Apricot: Apricots, charge you free if it"s not sour! Apricots, sweet ones, you can change for free if it"s sour!
Chinese herbaceous peony: Chinese herbaceous peony of Imperial Consort Yang (Yang Yuhuan was a favorite imperial Consort of Emperor Xuanzong of Tang Dynasty and one of four best-known beauties in Chinese history).
Yellow croaker: Aye, come and buy yellow croaker!
Zongzi (pyramid-shaped dessert made with glutinous rice wrapped in reed or bamboo leaf for Duanwu Festival): Huge, cool zongzi with glutinous rice and small date! Tenacious zongzi with glutinous millet and small date!
Calamus and Chinese mugwort (medicinal herbs burnt during the Duanwu Festival to drive away insects and evil spirits): Calamus, good Chinese mugwort!
Mulberry fruit and cherry: Black and white mulberries, big ones to offer to Buddha! Huge cherries! Protective talisman and bottle gourd: Come for talisman to drive away all five poisonous creatures (snake, centipede, scorpion, gecko and toad)!
Steamed lotus root : Lotus root stuffed with glutinous rice!
Sweet-sour plum juice: Really sweet plum juice! Camels carried the spring water from Jade Spring Mountain; bees from the south made the nest. Get a bowl and have a try. I won"t charge you if it"s not cold or sweet.

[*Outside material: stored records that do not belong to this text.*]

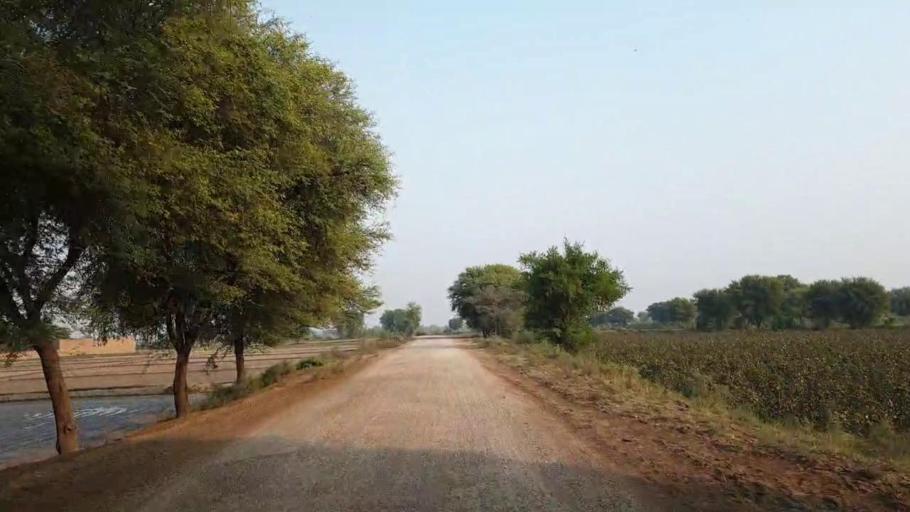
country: PK
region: Sindh
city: Bhan
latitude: 26.5014
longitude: 67.7621
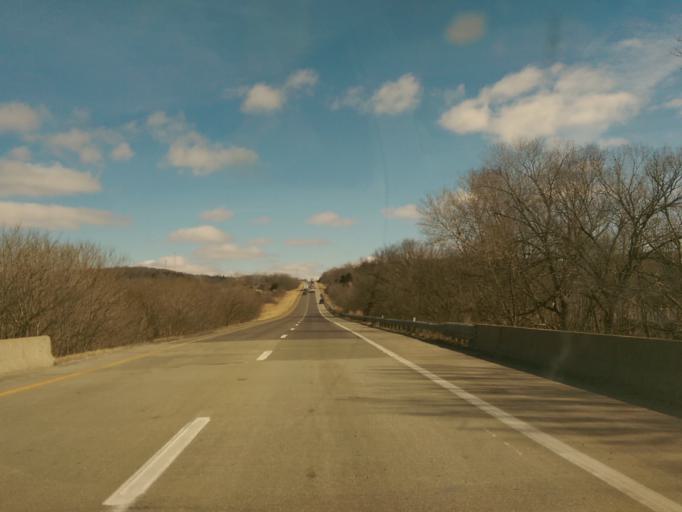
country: US
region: Missouri
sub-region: Montgomery County
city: Montgomery City
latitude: 38.9003
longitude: -91.5806
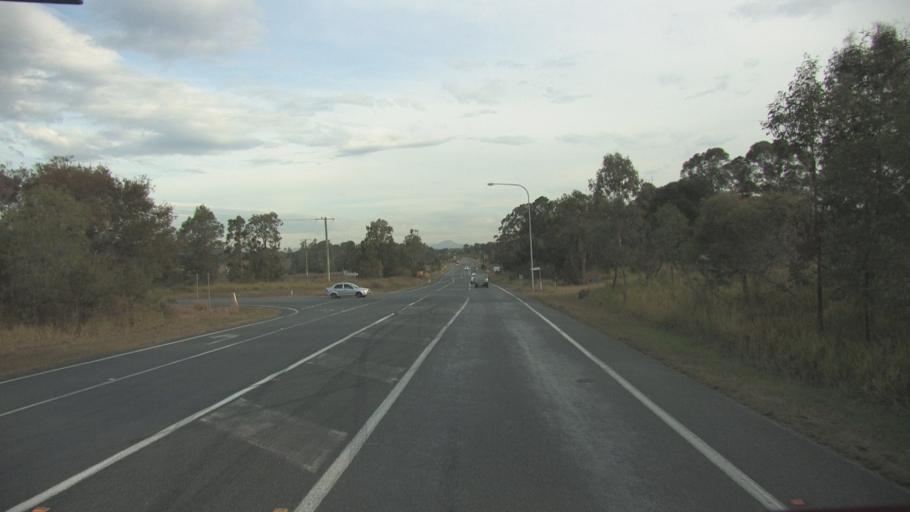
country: AU
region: Queensland
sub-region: Logan
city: Cedar Vale
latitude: -27.8532
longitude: 153.1212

Peas: Peas tenacious as cow tendon! Peas that are better than hazelnuts! Dried fragrant peas! Peas better than dried bean curd! Peas! Extra ones! Peas!
Watermelon: Sweet to the core with crispy flesh, what a perfectly round watermelon!
Peach: Big, honey peaches full of juice, honey peaches of Shenzhou (a city in Hebei Province known for good quality peaches)!
Xuehualao (a snowflake-like dessert): Snowflakes falling off icicle drive away summer heat and
quench thirst. Snowflakes from icicle, made with good water, sugar and osmanthus flower.
Pear paste candy (the sweet is believed to have a good effect on coughing): Big pear paste candies!
Fresh flowers: Selling magnolia flowers! Jasmine flowers!
Jujube and walnut: Sour jujube, come and buy! It"s free if it"s not sour!
Crab: Aye-hi-aye, big live crabs!
Hawthorn (the sweet-sour fruits are put on a bamboo stick and dipped in simmering sugar to get a light brown coating): Only two sticks of big hawthorns left!
Peanuts: Crispy peanuts! Come and pick peanuts!
Persimmon: Big persimmons! Like honey! Change it for free if it"s astringent.